Trafficking of wildlife is perhaps the 4th largest form of black market trade int the world. Once wild animals are captured, dead or alive, from their natural environments (or released illegally from zoos for commercial trade) they are professional smuggled to urban areas or across borders en route to storage facilities or markets. As this crime trail moves beyond the jurisdiction of protected areas, every part of the enforcement chain must be trained to detect wildlife crime in order to find the culprits and prevent them from striking again.

Wild animals (dead and alive) are transported along their supply chains the same way legal commodities are, and are in fact often mixed with legal cargo on trucks, commercial airlines, ships, etc. Owners ands staff working in airports, seaports, and shipping companies do not know they are unwittingly facilitating trafficking, as they do not know what to look, what is illegal, and who to report to.

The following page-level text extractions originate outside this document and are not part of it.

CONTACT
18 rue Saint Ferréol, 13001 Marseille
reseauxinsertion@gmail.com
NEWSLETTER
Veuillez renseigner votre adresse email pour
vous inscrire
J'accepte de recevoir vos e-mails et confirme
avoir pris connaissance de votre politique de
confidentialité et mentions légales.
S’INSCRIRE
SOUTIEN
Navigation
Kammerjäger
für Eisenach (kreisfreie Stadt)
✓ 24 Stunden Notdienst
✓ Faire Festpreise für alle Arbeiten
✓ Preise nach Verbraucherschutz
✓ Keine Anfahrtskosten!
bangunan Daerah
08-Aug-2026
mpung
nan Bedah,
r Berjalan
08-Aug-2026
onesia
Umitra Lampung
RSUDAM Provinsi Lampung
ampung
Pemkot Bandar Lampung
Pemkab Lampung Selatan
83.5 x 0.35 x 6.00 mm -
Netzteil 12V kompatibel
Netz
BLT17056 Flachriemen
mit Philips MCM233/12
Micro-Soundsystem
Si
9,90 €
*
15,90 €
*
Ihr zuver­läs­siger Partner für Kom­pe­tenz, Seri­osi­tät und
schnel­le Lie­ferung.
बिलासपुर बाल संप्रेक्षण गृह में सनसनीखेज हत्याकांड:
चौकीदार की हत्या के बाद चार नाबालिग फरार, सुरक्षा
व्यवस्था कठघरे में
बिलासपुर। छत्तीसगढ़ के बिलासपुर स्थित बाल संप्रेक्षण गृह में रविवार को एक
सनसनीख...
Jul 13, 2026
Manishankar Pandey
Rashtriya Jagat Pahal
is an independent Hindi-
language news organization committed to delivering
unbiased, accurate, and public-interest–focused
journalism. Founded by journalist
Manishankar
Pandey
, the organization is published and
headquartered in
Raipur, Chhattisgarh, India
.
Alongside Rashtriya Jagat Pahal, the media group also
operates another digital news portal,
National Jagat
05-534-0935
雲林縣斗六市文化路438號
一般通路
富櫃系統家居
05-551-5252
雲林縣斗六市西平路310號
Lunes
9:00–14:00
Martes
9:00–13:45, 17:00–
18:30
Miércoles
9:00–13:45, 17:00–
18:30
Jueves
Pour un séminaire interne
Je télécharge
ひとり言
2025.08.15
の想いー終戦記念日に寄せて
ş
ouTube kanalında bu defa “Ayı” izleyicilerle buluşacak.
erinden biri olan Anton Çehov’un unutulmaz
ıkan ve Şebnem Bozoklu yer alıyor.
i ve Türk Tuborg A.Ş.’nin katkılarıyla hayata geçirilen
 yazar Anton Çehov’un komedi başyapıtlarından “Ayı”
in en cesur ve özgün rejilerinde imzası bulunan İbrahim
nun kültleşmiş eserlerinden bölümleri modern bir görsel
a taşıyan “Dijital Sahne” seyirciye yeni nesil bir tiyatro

Freeland trains corporate staff to be aware of, and help prevent wildlife or human trafficking in their business area of responsibility. Staff working for airlines and airports, freight forwarders and seaports, as well as banks, hotels, and other companies are participating in Freeland training and awareness programs that create trafficking free zones. Here is one sample toolkit for the aviation industry developed by Freeland: https://www.c4cwt.org/

Frontline trainings like CTOC, DETECT, PROTECT are comprehensive guides to reducing wildlife crime. The programs mixes the theoretical and the practical with on-the-job training, forensics, and intelligence sharing, to list a few.